Lobenstein v. United States

Mr. Chief Justice Waite

delivered the opinion of the court.

We agree entirely with the Court of Claims in its construction of the contracts sued upon in this case. By one contract, Lobenstein was to have “ all the hides of beef-cattle slaughtered for Indians at Camp Supply, ... up to and including June 30, 1870, which, the Superintendent of Indian Affairs at that place shall decide are not required for the comfort of the ’Indians ; the number of hides to be about 2,000, more or less.” The other contract is similar in its terms for the hides of cattle slaughtered for Indians at Fort Sill, the number to be about 4,000, more or less.

The Commissioner of Indian Affairs directed that all the cattle should be turned over to the Indian agent on foot; and this was done. None were slaughtered by any person acting under the authority of the United States; but they were all given out from time to time to the Indians, by whom they were killed. Consequently, no hides could be delivered under the contracts.

There was no obligation on the part of the United States to slaughter the cattle or any portion of them for the Indians; and they were only bound to deliver the hides of such as. they did slaughter, in case the Superintendent of Indian Affairs did not decide that they were required for the comfort of the Indians. If he decided that all were required by the Indians, that excused the United States from delivery to Lobenstein. He did, in effect, so decide when the Commissioner directed that the cattle should all be delivered on foot. Lobenstein took this risk when he entered into the contracts, and he Undoubtedly made his calculations of profits in case’ of success accordingly. *330The best evidence of this is to be found in the fact that he claims in this action to recover more than $15,000 for alleged loss of profits, while he has actually expended in preparation to meet his obligations only $1,256.75.
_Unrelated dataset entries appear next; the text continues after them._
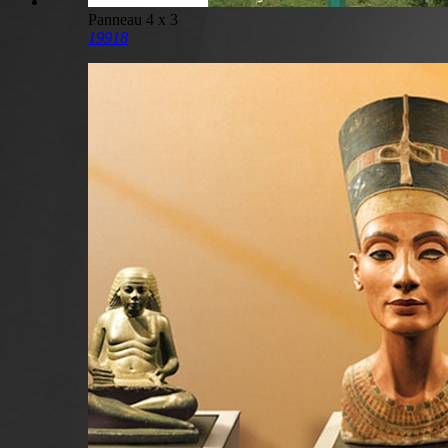
Panneau 4 x 3
19918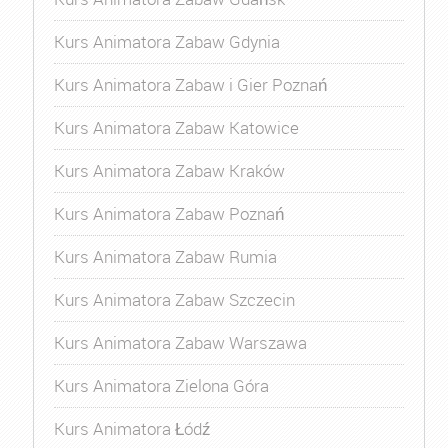
Kurs Animatora Zabaw Gdynia
Kurs Animatora Zabaw i Gier Poznań
Kurs Animatora Zabaw Katowice
Kurs Animatora Zabaw Kraków
Kurs Animatora Zabaw Poznań
Kurs Animatora Zabaw Rumia
Kurs Animatora Zabaw Szczecin
Kurs Animatora Zabaw Warszawa
Kurs Animatora Zielona Góra
Kurs Animatora Łódź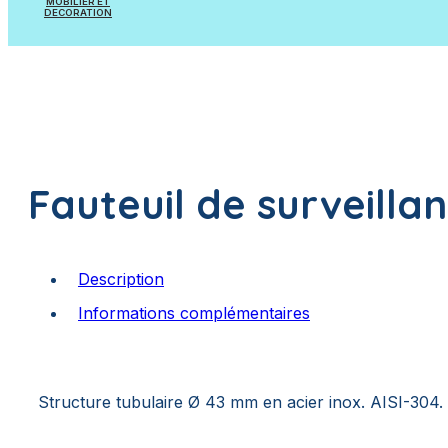
MOBILIER ET
Pièces à sceller
DECORATION
Appareils et Accessoires de mesure
Mobilier
Appareils et Accessoires de dosage
Poissons à suspendre
Plantes artificielles
Fauteuil de surveilla
Description
Informations complémentaires
Structure tubulaire Ø 43 mm en acier inox. AISI-304.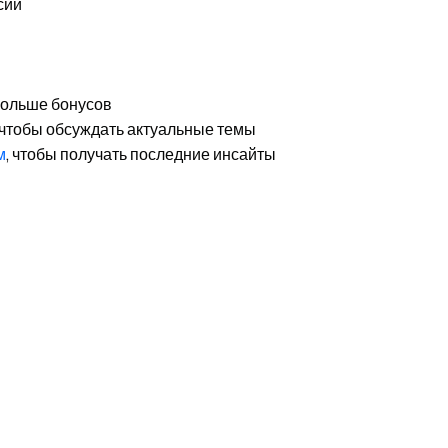
сий
 больше бонусов
 чтобы обсуждать актуальные темы
м
, чтобы получать последние инсайты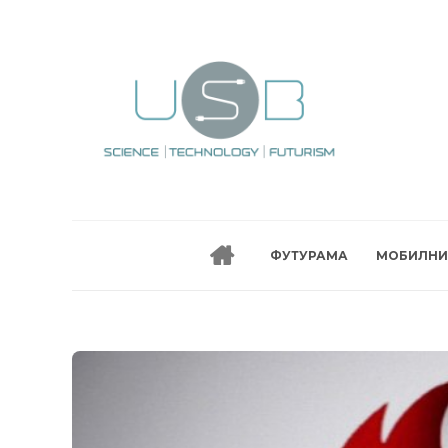
ФУТУРАМА
МОБИЛНИ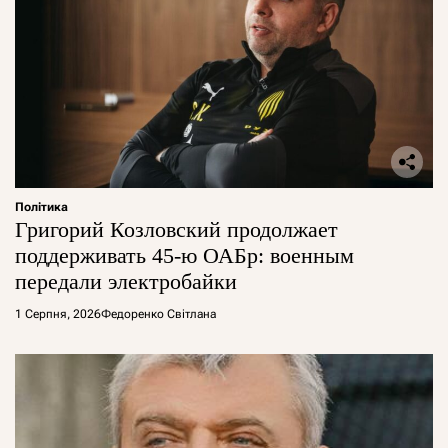
Політика
Григорий Козловский продолжает
поддерживать 45-ю ОАБр: военным
передали электробайки
1 Серпня, 2026
Федоренко Світлана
The estimate of the number of hides as made in the contracts does not create an obligation on the part of the United States to deliver that number. That estimate was undoubtedly intended as a representation of the probable number of cattle that would be delivered to the Indians. In point of fact, the number actually delivered was very much less. Neither party could determine how many would be reserved by the Commissioner for the use of the Indians. Therefore, necessarily, when the contract was made, the number specified could not have been understood to be a guaranteed number. If that number or its approximation was not guaranteed, none was. It follows as a consequence that this claimant has no right of action. He took his risk, and insured himself in his anticipated large profits if his venture proved a success.

The judgment of the Court of Claims-is affirmed.